El langostino encabezó la expansión comercial en el sector pesquero
La pesquería de langostino se posicionó como el auténtico motor del crecimiento durante la primera parte del año. Sus indicadores mostraron una notable aceleración:
- Facturación global: Alcanzó los US$ 430,3 millones (+46,4% interanual).
- Volumen enviado: Sumó 58.224,5 toneladas (+38,2%).
- Segmento destacado: Las presentaciones de entero congelado duplicaron prácticamente sus montos en divisas respecto al primer semestre del año pasado, acompañadas por un desempeño sólido del resto de los cortes procesados.
Consolidación y recuperación de la merluza
Por su parte, los envíos de merluza ratificaron la senda de recuperación en las plataformas internacionales.

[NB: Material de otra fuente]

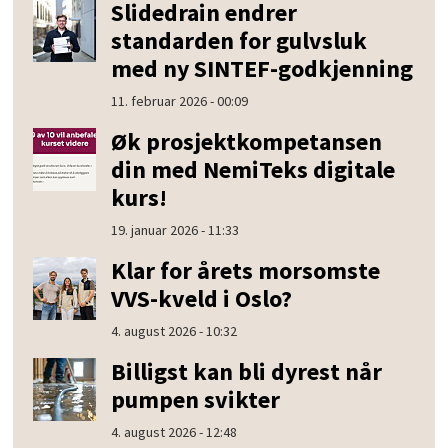
Slidedrain endrer
standarden for gulvsluk
med ny SINTEF-godkjenning
11. februar 2026 - 00:09
Øk prosjektkompetansen
din med NemiTeks digitale
kurs!
19. januar 2026 - 11:33
Klar for årets morsomste
VVS-kveld i Oslo?
4. august 2026 - 10:32
Billigst kan bli dyrest når
pumpen svikter
4. august 2026 - 12:48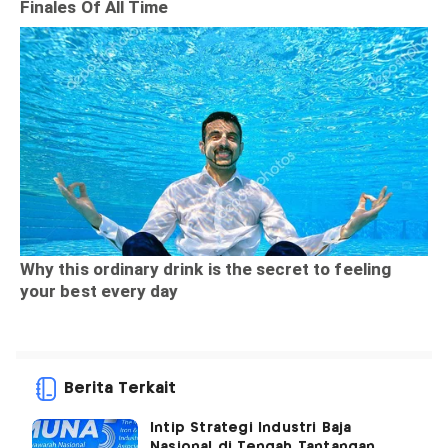
Berita Terkait
Intip Strategi Industri Baja
Nasional di Tengah Tantangan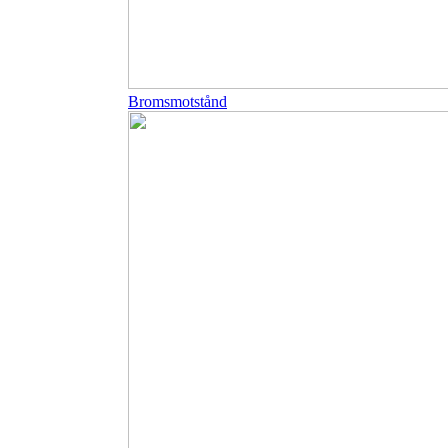
Bromsmotstånd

Con subas transversales tanto en bloques congelados como en filet, las ventas al exterior alcanzaron las 62.911 toneladas por un importe total de US$ 166,8 millones. Esto representó un avance del 28,1% en toneladas y del 34,9% en dólares, sostenido en buena medida por una cotización promedio más favorable en los puertos de destino.
El calamar mantuvo su liderazgo histórico
En el extremo opuesto, la pesquería de calamar operó prácticamente en niveles neutros al compararse con la temporada anterior. Con 168.112,6 toneladas despachadas e ingresos por US$ 466,8 millones (variaciones marginales del +0,4% en volumen y -0,3% en facturación), la especie se sostuvo como la más relevante del caladero en participación total, aunque sin aportar volumen adicional al saldo expansivo del semestre.